AS we move closer to the referendum, the Unionist press is beginning to step up a gear regarding subsidised Scotland. More and more we will hear the same old story. This constant drip, drip, drip will erode confidence, and the SNP leadership must close this argument down.

Years ago I read an article explaining how the subsidy system works, and if I have picked it up wrong I’m sure someone will tell me. VAT payments are sent in by company HQ. The government grants given on these payments are sent to the area which contains the HQ, ie London. But Westminster must recognise that the work is done in Scotland. They can’t put two grants in the account books for one VAT payment, so London gets the grant and Scotland goes in the account books as receiving a subsidy. I should have thought the grant should go to the area that did the work, and not to the area that did the paperwork, but that would mean London getting the subsidy while Scotland got the grant, and we can’t have London being subsidised by Scotland.

This is the reason why Alex Salmond complained so much when an HQ moved south – because the grant goes with them and Scotland is lumbered with another subsidy. I would like to know how much money London gets in grants for work done in Scotland.

The battlefield for the last referendum and for this referendum will be the media. Social media does not reach the people we need to persuade to vote Yes. The SNP leadership must find a way to get their message across. Years ago when Labour complained about not getting a fair crack of the whip from the Tory press they brought in Alastair Campbell as media guru who got Labour’s policies across. We need someone like that who is willing and able to be Scotland’s champion on the media front.

Westminster has a £2 trillion debt that has to be serviced. With a debt like that and a war going on they have to borrow to keep the UK up and running, and the best asset to borrow on is oil. Scotland also has the wind and wave capacity to provide 40% of Europe’s electricity. That is one hell of a lot of wealth waiting to be tapped into – no wonder London clings to Scotland like a drowning man clings to a lump of wood. Scotland’s wealth will go much further spread among five million people than 60 million in the UK.

More than 70% of under-35s voted Yes. The future is for the young; it is not for those who are knocking on the pearly gates. They want control over their country and the wealth it produces. They must have the right to decide their country’s future, and if that means referendum after referendum then so be it.

Mrs G Ross
via email

THE most salient fact about modern political discourse is the abundance of opinions and views expressed across all media that offer various routes towards modifying or fine-tuning actually-existing capital.

Most of these viewpoints are as futile as milkshake bombs or the constant blather about Trump’s hair or his wandering hands. Similar is the preoccupation with “constitutional questions” and the various ways in which Brexit can be avoided and/or Scottish independence achieved.

Important as these things are, they are not primary.

The truly “real” divide in all societies during the neoliberal age is that between the super-rich elites and the rest of us; between those who rarely concern themselves with nuclear weapons and those who see their use as inevitable unless they are disposed of; between those who want business as usual and those who understand that business as usual is killing the planet.

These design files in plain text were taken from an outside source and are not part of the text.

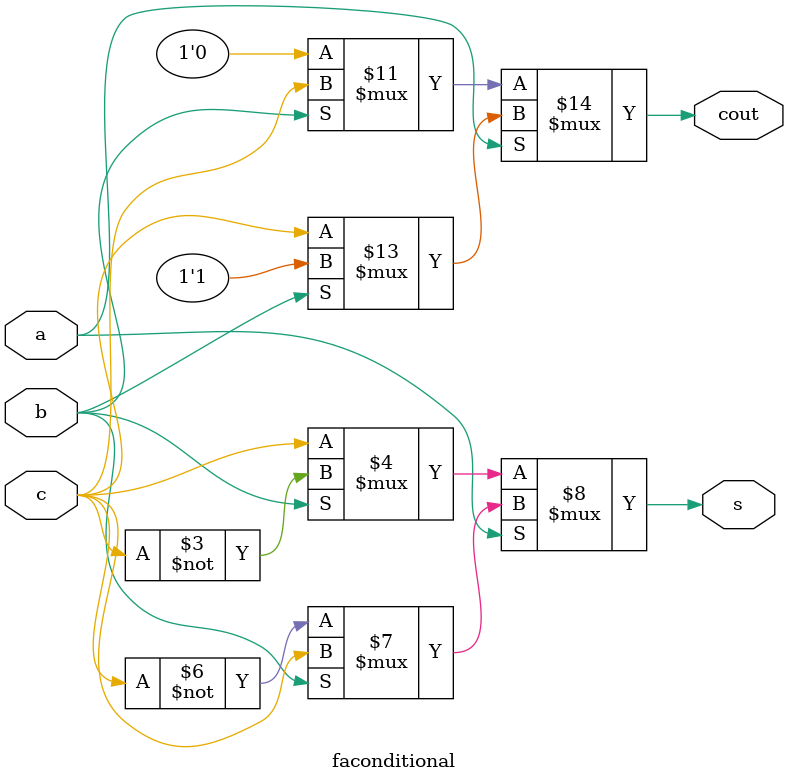
<source format=v>
module faconditional(
input a,b,c,
output s,cout);

assign s=(a==0)?((b==0)?c:~c):
                (b==0)?~c:c;
assign cout=(a==0)?((b==0)?1'b0:c):
                   (b==0)?c:1'b1;
       
endmodule


</source>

These issues are primary because they shape and define our lives more pressingly, and more insidiously, than Brexit or independence.

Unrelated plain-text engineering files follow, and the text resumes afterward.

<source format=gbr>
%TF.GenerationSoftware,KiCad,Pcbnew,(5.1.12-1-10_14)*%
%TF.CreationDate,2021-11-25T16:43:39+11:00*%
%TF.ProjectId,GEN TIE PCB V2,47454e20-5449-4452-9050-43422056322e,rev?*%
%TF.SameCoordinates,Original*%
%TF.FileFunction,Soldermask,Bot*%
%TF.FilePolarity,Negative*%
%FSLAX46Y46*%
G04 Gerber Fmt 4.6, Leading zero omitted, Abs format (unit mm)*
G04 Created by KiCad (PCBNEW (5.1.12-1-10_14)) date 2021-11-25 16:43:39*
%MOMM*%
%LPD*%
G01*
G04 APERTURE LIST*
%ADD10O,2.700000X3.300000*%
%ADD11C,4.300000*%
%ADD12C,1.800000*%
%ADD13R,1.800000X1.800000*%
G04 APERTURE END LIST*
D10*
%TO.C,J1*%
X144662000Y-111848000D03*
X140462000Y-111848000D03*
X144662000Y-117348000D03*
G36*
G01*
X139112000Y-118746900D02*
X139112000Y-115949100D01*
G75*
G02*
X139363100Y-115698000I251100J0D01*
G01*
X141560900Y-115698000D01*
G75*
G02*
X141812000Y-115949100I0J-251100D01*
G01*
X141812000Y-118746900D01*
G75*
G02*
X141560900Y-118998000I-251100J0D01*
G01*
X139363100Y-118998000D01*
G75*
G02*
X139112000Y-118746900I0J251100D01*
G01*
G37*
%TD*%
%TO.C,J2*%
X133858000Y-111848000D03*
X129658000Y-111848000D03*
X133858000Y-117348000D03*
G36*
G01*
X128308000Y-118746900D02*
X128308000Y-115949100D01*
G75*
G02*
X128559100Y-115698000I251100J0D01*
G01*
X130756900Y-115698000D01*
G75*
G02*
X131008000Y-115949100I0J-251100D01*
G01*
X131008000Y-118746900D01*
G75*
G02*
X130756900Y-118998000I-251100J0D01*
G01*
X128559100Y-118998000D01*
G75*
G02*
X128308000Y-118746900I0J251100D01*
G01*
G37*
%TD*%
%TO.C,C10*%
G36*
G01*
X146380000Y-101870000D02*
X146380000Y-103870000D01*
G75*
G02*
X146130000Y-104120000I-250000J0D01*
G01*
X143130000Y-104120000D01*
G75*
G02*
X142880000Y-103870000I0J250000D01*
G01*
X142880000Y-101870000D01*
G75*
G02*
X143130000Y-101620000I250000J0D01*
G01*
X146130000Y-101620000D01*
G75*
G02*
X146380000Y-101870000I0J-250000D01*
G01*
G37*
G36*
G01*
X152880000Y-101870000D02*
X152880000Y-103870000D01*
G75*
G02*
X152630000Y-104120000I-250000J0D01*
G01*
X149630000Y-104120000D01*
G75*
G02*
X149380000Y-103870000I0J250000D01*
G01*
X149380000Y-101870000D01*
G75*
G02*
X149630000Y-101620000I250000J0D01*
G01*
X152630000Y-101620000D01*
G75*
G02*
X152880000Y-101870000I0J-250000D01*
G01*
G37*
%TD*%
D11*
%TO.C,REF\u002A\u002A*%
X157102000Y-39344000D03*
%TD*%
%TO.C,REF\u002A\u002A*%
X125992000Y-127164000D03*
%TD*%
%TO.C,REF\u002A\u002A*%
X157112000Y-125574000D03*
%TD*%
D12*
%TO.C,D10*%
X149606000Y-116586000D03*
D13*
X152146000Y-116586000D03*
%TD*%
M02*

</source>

We have shifted epochs in just half a century. The newly minted epithet “Anthropocene” should surely be renamed the ‘Obscene’. For we are being sucked into a dystopia governed by those who exercise a “droit de seigneur” as rapacious and evil now as it was in the past; by people who see the earth and their fellow humans as repositories of labour and profit.

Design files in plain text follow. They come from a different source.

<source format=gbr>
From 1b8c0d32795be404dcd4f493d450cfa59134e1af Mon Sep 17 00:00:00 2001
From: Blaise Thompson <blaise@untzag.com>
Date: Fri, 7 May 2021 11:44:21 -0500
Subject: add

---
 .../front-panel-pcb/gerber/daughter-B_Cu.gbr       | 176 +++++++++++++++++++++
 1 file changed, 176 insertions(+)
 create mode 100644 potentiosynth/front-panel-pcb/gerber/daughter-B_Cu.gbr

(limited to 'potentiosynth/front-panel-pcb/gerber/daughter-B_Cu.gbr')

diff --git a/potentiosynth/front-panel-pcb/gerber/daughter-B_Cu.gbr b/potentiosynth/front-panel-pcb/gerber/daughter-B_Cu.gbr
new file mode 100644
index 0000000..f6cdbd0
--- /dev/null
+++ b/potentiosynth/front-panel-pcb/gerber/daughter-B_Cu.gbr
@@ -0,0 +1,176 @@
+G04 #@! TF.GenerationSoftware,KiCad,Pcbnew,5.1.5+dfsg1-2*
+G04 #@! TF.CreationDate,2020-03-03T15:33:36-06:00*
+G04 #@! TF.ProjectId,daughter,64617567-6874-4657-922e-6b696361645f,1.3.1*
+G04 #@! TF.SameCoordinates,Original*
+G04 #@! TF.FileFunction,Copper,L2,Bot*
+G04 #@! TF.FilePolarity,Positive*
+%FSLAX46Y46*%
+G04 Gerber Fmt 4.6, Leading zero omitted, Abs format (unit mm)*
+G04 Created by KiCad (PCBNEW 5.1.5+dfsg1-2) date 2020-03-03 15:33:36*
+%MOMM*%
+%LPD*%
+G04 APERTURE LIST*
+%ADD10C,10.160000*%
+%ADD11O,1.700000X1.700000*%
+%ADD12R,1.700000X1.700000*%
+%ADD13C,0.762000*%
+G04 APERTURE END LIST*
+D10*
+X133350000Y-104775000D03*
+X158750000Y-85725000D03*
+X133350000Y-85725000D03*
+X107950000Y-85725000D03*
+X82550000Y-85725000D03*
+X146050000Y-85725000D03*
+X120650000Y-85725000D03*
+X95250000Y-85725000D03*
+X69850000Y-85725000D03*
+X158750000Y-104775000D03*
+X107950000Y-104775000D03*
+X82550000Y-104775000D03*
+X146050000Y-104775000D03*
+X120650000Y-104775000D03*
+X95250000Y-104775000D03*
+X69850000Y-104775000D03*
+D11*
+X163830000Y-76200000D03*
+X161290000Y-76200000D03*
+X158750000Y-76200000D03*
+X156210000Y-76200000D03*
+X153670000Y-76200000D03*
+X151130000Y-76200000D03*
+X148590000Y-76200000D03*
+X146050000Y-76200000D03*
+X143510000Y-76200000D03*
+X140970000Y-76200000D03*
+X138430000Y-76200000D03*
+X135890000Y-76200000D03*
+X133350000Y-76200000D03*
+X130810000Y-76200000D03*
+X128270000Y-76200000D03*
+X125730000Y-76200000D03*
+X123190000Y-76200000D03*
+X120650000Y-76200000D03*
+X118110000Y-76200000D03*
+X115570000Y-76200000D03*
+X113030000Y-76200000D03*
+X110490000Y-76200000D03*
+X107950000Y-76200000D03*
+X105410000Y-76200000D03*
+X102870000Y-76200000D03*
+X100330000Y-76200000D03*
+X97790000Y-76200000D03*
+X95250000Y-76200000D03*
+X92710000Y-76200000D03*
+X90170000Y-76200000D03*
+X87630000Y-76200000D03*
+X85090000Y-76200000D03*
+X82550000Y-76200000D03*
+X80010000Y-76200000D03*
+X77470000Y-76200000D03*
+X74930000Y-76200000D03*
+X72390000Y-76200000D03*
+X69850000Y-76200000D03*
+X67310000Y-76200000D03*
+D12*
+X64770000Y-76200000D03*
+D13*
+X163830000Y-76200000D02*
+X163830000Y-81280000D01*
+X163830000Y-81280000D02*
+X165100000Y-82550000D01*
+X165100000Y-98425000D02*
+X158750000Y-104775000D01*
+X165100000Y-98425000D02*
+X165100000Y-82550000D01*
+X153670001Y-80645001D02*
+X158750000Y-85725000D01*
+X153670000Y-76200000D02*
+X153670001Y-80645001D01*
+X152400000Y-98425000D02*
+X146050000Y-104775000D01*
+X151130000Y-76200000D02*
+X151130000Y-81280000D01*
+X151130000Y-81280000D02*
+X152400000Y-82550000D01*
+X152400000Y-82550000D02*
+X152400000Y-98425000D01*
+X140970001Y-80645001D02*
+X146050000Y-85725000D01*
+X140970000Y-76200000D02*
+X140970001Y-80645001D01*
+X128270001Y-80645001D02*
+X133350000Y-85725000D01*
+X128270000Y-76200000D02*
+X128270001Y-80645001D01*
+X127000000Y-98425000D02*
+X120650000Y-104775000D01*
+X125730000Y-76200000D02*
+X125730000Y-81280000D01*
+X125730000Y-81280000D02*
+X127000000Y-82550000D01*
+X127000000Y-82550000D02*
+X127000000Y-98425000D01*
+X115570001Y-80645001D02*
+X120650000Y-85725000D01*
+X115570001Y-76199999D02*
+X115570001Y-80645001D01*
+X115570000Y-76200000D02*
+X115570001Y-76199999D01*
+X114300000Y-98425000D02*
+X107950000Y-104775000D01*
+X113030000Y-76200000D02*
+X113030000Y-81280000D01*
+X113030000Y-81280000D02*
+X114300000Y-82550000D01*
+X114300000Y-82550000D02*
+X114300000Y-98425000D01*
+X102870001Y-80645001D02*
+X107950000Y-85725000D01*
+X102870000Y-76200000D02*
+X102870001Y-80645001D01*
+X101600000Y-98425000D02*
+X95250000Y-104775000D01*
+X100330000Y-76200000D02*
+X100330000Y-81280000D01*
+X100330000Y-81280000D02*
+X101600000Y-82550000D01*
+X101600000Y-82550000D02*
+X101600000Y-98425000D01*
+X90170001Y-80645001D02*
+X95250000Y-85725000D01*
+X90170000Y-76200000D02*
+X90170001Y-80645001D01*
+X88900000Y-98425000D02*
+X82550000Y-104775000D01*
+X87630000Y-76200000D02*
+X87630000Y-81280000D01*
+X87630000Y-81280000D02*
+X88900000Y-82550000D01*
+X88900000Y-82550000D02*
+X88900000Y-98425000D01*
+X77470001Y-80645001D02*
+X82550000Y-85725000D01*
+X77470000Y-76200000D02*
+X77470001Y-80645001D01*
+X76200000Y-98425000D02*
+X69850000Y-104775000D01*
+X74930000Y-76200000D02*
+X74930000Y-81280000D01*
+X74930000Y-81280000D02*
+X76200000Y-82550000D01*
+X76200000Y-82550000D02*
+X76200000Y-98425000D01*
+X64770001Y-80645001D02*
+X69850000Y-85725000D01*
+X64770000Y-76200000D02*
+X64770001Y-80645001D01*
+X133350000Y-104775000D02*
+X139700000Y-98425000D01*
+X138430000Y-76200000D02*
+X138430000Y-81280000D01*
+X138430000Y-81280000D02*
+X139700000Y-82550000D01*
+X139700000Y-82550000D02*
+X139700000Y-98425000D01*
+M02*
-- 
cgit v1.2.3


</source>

A set of objective demands are being made of humanity. The truth is that the response to those demands, so far, has fallen far short of what is necessary.

I support Scottish independence but I have become heartily sick of listening to nationalists telling me that “yes, I agree, but we need independence first”. I saw through the posturing of the SNP some time ago. The First Minister declares a climate emergency. We will be carbon neutral in 2045. How progressive. Also, how too late! What have the SNP done about land ownership? About private landlords? Does anyone seriously believe the SNP is an adequate response to our rapid drift towards the abyss? That any existing party is?

Waving a saltire or taking the mickey out of Trump, Johnson or Farage isn’t, and won’t, stop them.

“And were the whale then run the line out to the end ... the doomed boat would infallibly be dragged down after him into the profundity of the sea” – Moby Dick.

Alex Porter
Stirling

IN her article in the Sunday National, Kirsty Strickland comments that the daily and Sunday National newspapers were able to launch because there was a niche for them of around 50% of the population supporting independence (In an age of chaos and political turmoil we need more journalists – not fewer, July 14).

Highlighting the difficulties currently facing The Scotsman also brings into sharp focus the commercially suicidal decision taken by its management in 2014 to alienate half the population by coming out with support for the Union and against independence. If ever there was a time for a newspaper to say nothing, it was then.